5.5 When errors have consequences
Balancing Type I and Type II takes on a serious dimension when costs of errors are high. For example, NASA engineers are confronted with a difficult trade-off as they evaluate engineering data about the safety of a shuttle launch. Is the space shuttle safe to launch? The null hypothesis here would be no – we don’t put a crew at risk unless we can be confident they will be safe. After engineering and other data evaluated, NASA managers must balance the costs of two errors. A Type I error means an unsafe shuttle is launched, risking an accident. A Type II error means a safe shuttle is grounded, a costly delay. I worked at a NASA facility for almost two years (1987-8) and no shuttle was launched during that time – the 1986 Challenger accident and loss of crew directed attention to the costs and prospects of a Type I error. Over time, as delays and costs mounted, the agency paid more attention to Type II errors, leading to a return to launch and another catastrophic accident.
Today, we face a public policy challenge related to treatments and vaccines for COVID-19. When should a new drug be released by the FDA? The null hypothesis is that a new drug is not safe or effective. Experimental data must reject null. A Type I error means an unsafe drug is released. A Type II error means a safe drug is not released. What is an acceptable probability for Type I and Type II errors in these contexts? For the FDA, the costs are going to depend on the severity of the disease and the availability of other treatments. If a serious disease has no other treatment, then it makes sense to release early and accept a Type I error. If the target disease is not severe and there are other treatments, then it makes sense to delay and possibly accept a Type II error. In social science, 5% probability of Type I error is the standard. Larger sample sizes minimize Type II error
5.6 Conclusion
The chi-square test statistic is useful when you can summarize the difference between a small number of groups in a simple table. If group differences are large enough and the sample size is large enough, you will see differences that are statistically significant. You can be confident that the groups are different in the population.
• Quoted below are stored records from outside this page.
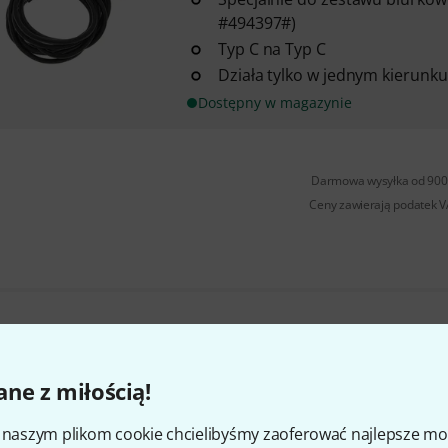
#494397#)
Typ C na Typ C
Działa tylko w jednym kierunku
Dostępny w magazynie
Darmowa wysyłka od 900 
Ceny zawierają podatek 
Czy podoba Ci się to co widzisz?
ne z miłością!
Udostępnij
Pomoc i opinie
i naszym plikom cookie chcielibyśmy zaoferować najlepsze m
We use a threshold for significance of 0.05. When is \(p<.05\) inappropriate? In social science, 5% probability of Type I error is the standard, an arbitrary choice traced to Fisher (1926). The author of the t-test, Gossett, argued that the threshold should be tailored to the specific research enterprise, reflecting costs of each type of error in practice. He is, of course, correct and in public policy questions it would be essential to know the costs of a Type I and Type II error and costs of collecting additional data to lower the probability of a Type II error. Even the Supreme Court was compelled to evaluate the standard of statistical significance and the Court determined that statistical significance alone can’t be used to evaluate the usefulness of information (for details, take a look at the opinion in Matrixx Initiatives, Inc. V. Siracusano, 563 U.S. 27 (2011)).